With digital cameras, you aren’t edged into caution by the costs of film and developing; you can snap anything that takes your fancy. And that’s where photography–the gerund “taking pictures”–becomes an important tool for a writer or a writer-in-training.

You find you start noticing things that would have melted into the background. I took this picture the other evening. If I hadn’t formed the habit of carrying my camera and snapping pictures of things, my eye would have slid over it. As it is, I saw it–I saw it. I considered it. I weighed it in my mind. I saw a certain niftiness in it and I preserved it.

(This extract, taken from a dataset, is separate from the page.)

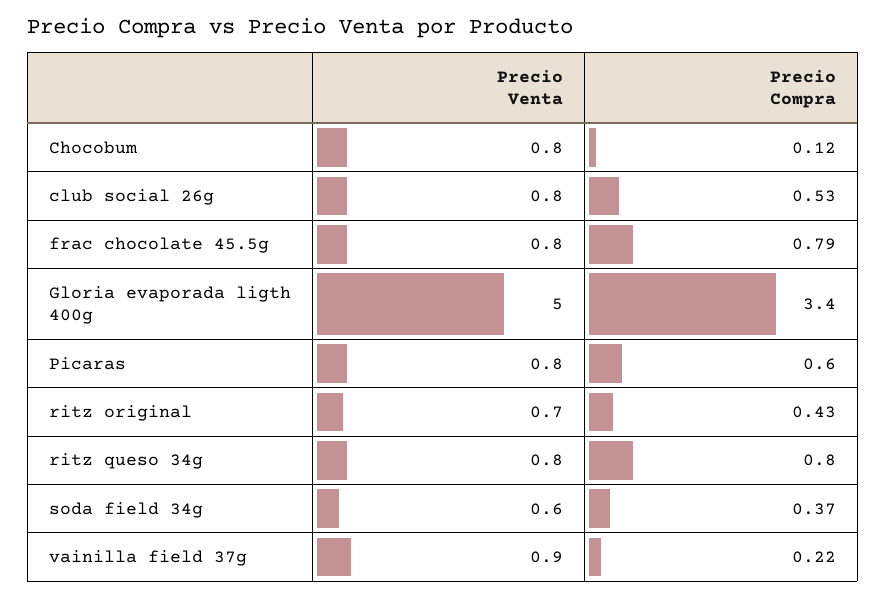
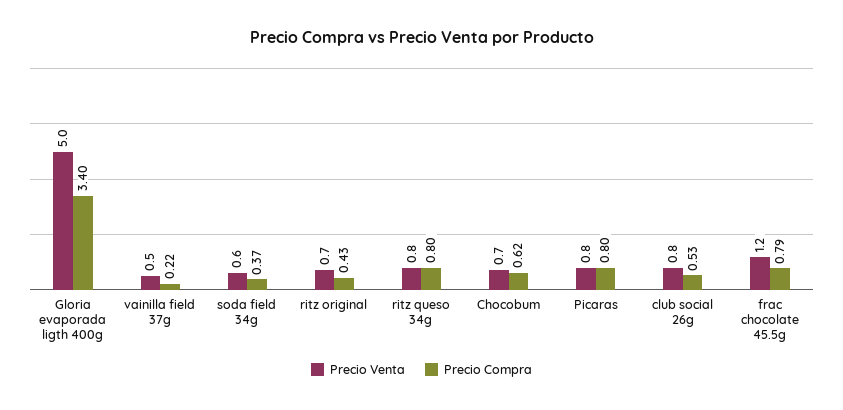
Precio Venta, Chocobum: 0.8 -> 0.7
Precio Compra, Chocobum: 0.12 -> 0.62
Precio Venta, frac chocolate 45.5g: 0.8 -> 1.2
Precio Compra, Picaras: 0.6 -> 0.8
Precio Venta, vainilla field 37g: 0.9 -> 0.5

When I got home, I put it on my computer and considered it again. This is not the picture I snapped; this is a cropped version. Once I saw it on the screen, I had the chance to decide how to crop it so it was clear what I thought was nifty in that shot. I could eliminate the stuff that I thought detracted from what interested me and leave in what I felt made a nice frame or contrast to it. You may disagree with my choices, but they’re my choices.

It’s a writer’s attitude: The world is your material. Grab pieces of it like a pack-rat. Bring the pieces home and explore them and contemplate them. Use them. Enjoy them.

MA

writing prompt: Even if you don’t have a camera, walk through the world as if you could snap shots of it. What would you snap? That motorcycle? How would you describe it in a story? Would you ever need to describe a motorcycle so that the description mattered?